In quanto insegnante, quali avvertimenti-consigli dai ai tuoi allievi?
È difficile fare l’insegnante. Forse avrei bisogno io di consigli, e infatti non insegno molto. Ma una cosa di cui sono piuttosto certo è che si debba lasciar passare la musica dalle orecchie e non dagli occhi. Che lo spartito non è la musica ma solo una sua riduttiva rappresentazione. Che i video sono meno belli dei dischi. Che a un concerto si possano chiudere gli occhi, se si vuole. L’esperienza della musica è fantastica di suo.

L’esperienza del vissuto in conseguenza del Covid-19, a tuo avviso, rivoluzionerà anche il modo di fare spettacolo e di assistervi?
Non so risponderti. Presumo di sì, ma non sono certo di immaginare in che direzione sarà questo cambiamento.

Tu, personalmente, come hai vissuto, e stai vivendo, questo periodo?
Cerco di trovare un equilibrio. Di imparare qualcosa, di studiare. Di immaginare cose nuove. Di contribuire per quel che posso a dare una mano. Di dedicarmi alla mia famiglia, a mio figlio.

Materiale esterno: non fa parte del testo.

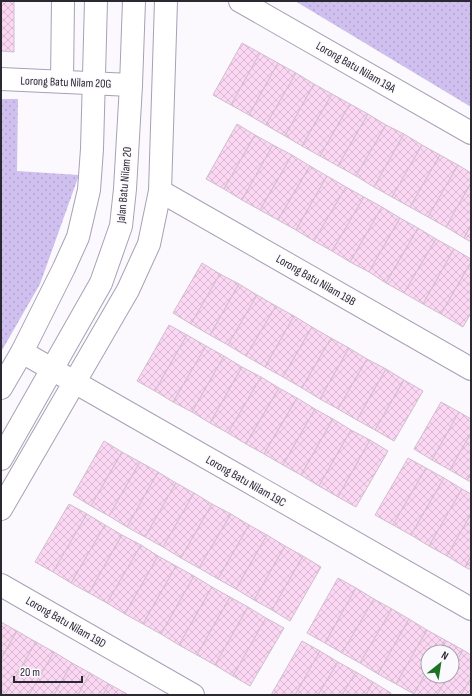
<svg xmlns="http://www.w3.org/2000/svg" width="472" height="696" viewBox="0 0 472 696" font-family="'Sofia Sans Condensed',sans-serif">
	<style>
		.green { fill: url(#green-dots) }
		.building { fill: url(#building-cross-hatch); stroke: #d1bdcd }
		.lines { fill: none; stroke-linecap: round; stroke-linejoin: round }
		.minor-casing { stroke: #a7a1b6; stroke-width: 24 }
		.minor { stroke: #fff; stroke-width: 22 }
		.labels { text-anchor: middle; stroke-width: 3; stroke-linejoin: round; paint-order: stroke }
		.street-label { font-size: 12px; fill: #2a2830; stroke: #fbf9fe }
	</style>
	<defs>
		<pattern id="green-dots" width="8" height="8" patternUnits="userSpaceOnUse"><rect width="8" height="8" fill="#cfc0f0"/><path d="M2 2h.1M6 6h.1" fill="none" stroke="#b2a5ce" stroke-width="1.8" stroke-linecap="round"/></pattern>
		<pattern id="building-cross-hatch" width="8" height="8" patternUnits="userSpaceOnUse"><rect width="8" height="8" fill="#fcd7f4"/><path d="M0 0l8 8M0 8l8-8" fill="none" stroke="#d8b9d2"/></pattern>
	</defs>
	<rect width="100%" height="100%" fill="#fbf9fe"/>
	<g class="green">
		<path d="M295 1H471V107Z"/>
		<path d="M1 99H18L17 171 79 175 40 284 1 352Z"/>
	</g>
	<g class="building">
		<path d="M1 1H14V52L1 51Z"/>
		<path d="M242 43 260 53 231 105 213 95Z"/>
		<path d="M260 53 278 63 249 115 231 105Z"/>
		<path d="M278 63 296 73 266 125 249 115Z"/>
		<path d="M296 73 314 84 285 136 266 125Z"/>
		<path d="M314 84 332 94 302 146 285 136Z"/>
		<path d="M332 94 350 104 320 156 302 146Z"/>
		<path d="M350 104 368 114 338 166 320 156Z"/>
		<path d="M368 114 386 125 356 176 338 166Z"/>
		<path d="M237 124 255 135 224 189 206 179Z"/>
		<path d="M386 125 404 134 374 187 356 176Z"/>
		<path d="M404 134 422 145 392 197 374 187Z"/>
		<path d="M255 135 273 145 242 200 224 189Z"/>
		<path d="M273 145 292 155 260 210 242 200Z"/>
		<path d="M422 145 440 155 410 207 392 197Z"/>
		<path d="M292 155 310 166 278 220 260 210Z"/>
		<path d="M440 155 458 165 428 217 410 207Z"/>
		<path d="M458 165 471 173V183L446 227 428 217Z"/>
		<path d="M310 166 327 176 296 230 278 220Z"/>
		<path d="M327 176 346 187 314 241 296 230Z"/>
		<path d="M471 183V225L464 238 446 227Z"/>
		<path d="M346 187 364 197 332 251 314 241Z"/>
		<path d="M364 197 382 207 350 262 332 251Z"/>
		<path d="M382 207 400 218 369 272 350 262Z"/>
		<path d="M400 218 418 228 386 283 369 272Z"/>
		<path d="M471 225V242L464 238Z"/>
		<path d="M418 228 436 239 404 293 386 283Z"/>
		<path d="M436 239 454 249 423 304 404 293Z"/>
		<path d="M454 249 471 259V262L441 314 423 304Z"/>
		<path d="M471 262V313L463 327 441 314Z"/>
		<path d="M202 263 220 274 191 324 173 313Z"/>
		<path d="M220 274 239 284 210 335 191 324Z"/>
		<path d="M239 284 257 295 228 345 210 335Z"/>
		<path d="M257 295 276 306 246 356 228 345Z"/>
		<path d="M276 306 294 316 265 367 246 356Z"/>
		<path d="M294 316 312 327 283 377 265 367Z"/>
		<path d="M169 325 187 335 155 391 137 381Z"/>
		<path d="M312 327 331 338 302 388 283 377Z"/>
		<path d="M187 335 206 346 173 402 155 391Z"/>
		<path d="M331 338 349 348 320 399 302 388Z"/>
		<path d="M206 346 224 356 192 412 173 402Z"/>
		<path d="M349 348 367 359 338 409 320 399Z"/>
		<path d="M224 356 242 367 210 423 192 412Z"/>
		<path d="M367 359 386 369 357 420 338 409Z"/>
		<path d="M242 367 261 377 228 433 210 423Z"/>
		<path d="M386 369 404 380 375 430 357 420Z"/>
		<path d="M261 377 279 388 246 444 228 433Z"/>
		<path d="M404 380 423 391 394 441 375 430Z"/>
		<path d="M279 388 297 398 264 454 246 444Z"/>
		<path d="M297 398 315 409 283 465 264 454Z"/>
		<path d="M441 402 459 412 432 460 414 449Z"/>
		<path d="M315 409 333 419 301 475 283 465Z"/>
		<path d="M459 412 471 419V433L450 470 432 460Z"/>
		<path d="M333 419 351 430 319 486 301 475Z"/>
		<path d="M351 430 370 440 338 497 319 486Z"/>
		<path d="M471 433V474L467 480 450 470Z"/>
		<path d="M370 440 388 451 356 507 338 497Z"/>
		<path d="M104 441 122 452 91 506 73 495Z"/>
		<path d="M122 452 140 462 109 516 91 506Z"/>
		<path d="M408 458 426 468 393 525 375 515Z"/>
		<path d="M140 462 158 472 127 527 109 516Z"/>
		<path d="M426 468 444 478 411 535 393 525Z"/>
		<path d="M158 472 176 483 145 537 127 527Z"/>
		<path d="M471 474V482L467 480Z"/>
		<path d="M444 478 462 489 429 546 411 535Z"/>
		<path d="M176 483 194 493 163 547 145 537Z"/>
		<path d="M462 489 471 494V514L447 556 429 546Z"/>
		<path d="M194 493 212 504 181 558 163 547Z"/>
		<path d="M69 504 87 514 53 572 35 562Z"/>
		<path d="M212 504 231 514 199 568 181 558Z"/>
		<path d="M87 514 105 525 71 583 53 572Z"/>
		<path d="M231 514 249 525 218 579 199 568Z"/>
		<path d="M471 514V556L465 567 447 556Z"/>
		<path d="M105 525 122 535 89 593 71 583Z"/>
		<path d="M249 525 267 535 236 589 218 579Z"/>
		<path d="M122 535 141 545 107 603 89 593Z"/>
		<path d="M267 535 285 546 254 600 236 589Z"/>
		<path d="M141 545 158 556 125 614 107 603Z"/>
		<path d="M285 546 303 556 272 610 254 600Z"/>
		<path d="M158 556 176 566 143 624 125 614Z"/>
		<path d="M303 556 321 567 290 621 272 610Z"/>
		<path d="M471 556V570L465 567Z"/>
		<path d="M176 566 194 576 161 634 143 624Z"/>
		<path d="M194 576 212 587 179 645 161 634Z"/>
		<path d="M338 578 356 588 325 643 307 633Z"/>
		<path d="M212 587 230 597 197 655 179 645Z"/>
		<path d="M356 588 374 599 342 653 325 643Z"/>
		<path d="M230 597 248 607 215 665 197 655Z"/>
		<path d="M374 599 392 609 360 663 342 653Z"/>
		<path d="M248 607 266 618 233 676 215 665Z"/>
		<path d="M392 609 409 619 378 674 360 663Z"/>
		<path d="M266 618 284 628 250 686 233 676Z"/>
		<path d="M409 619 427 630 396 684 378 674Z"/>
		<path d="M1 622 17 631 1 659Z"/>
		<path d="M427 630 445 640 438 652H428V669L414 694 396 684Z"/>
		<path d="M17 631 36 642 5 695H2L1 659Z"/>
		<path d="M445 640 463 650 452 670V652H438Z"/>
		<path d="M302 641 320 651 295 695H271Z"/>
		<path d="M36 642 54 652 29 695H5Z"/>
		<path d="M463 650 471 655V678L461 695H437L448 676H452V670Z"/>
		<path d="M320 651 338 662 318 695H295Z"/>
		<path d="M54 652 72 663 54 695H29Z"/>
		<path d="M338 662 356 672 342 695H318Z"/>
		<path d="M72 663 90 673 78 695H54Z"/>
		<path d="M428 669V676H448L437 695H415L414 694Z"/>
		<path d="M356 672 373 682 366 695H342Z"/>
		<path d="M90 673 109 684 103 695H78Z"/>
		<path d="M471 678V695H461Z"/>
		<path d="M373 682 391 693 390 695H366Z"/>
		<path d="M109 684 127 694V695H103Z"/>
	</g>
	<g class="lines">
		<g class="minor-casing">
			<g id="minor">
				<path d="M240 1 471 133"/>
				<path d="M1 79 131 85"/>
				<path d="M62 81 63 1"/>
				<path d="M160 191 471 369"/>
				<path d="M22 352 471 609"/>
				<path d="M1 388 22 352 64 268 78 237 89 190 92 149 96 1"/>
				<path d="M1 459 101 283 121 226 125 189 131 85 134 1"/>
				<path d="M1 509 128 290 149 244 160 191 166 1"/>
				<path d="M1 585 193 695"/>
			</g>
		</g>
		<use href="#minor" class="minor"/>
	</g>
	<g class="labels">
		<g class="street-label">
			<text transform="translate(356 67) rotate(30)" y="4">Lorong Batu Nilam 19A</text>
			<text transform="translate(66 82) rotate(2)" y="4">Lorong Batu Nilam 20G</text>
			<text transform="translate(124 185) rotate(-85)" y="4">Jalan Batu Nilam 20</text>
			<text transform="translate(316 280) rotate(30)" y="4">Lorong Batu Nilam 19B</text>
			<text transform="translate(246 481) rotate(30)" y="4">Lorong Batu Nilam 19C</text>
			<text transform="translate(66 622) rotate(30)" y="4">Lorong Batu Nilam 19D</text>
		</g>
	</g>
	<rect width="472" height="696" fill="none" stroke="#2a2830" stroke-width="4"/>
	<g transform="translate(440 664) rotate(30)"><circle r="19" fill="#fbf9fe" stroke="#a7a5ac"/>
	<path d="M0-3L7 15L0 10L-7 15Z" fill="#1a7421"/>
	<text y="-6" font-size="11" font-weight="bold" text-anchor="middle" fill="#2a2830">N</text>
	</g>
	<path d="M14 676v6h68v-6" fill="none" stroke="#2a2830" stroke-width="2"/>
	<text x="20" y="676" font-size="12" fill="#2a2830" stroke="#fbf9fe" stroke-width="3" paint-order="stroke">20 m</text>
</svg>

Cosa è scritto nell’agenda di Leonardo Radicchi?
Il 29 maggio esce il singolo Mediterranea, che anticipa di tre settimane l’album Songs for People (Alfamusic) con Robin Eubanks che si unisce all’Arcadia Trio. In autunno invece uscirà un nuovo disco per l’etichetta svizzera Unit Records «The Matter of Time» – con il pianista scozzese Alan Benzie, Ferdinando Romano al contrabbasso e il batterista ungherese Marton Juhasz – in cui esploro per la prima volta il quartetto classico e suono solo il sassofono tenore. Un disco che nasce da un’esigenza diversa ma altrettanto onesta.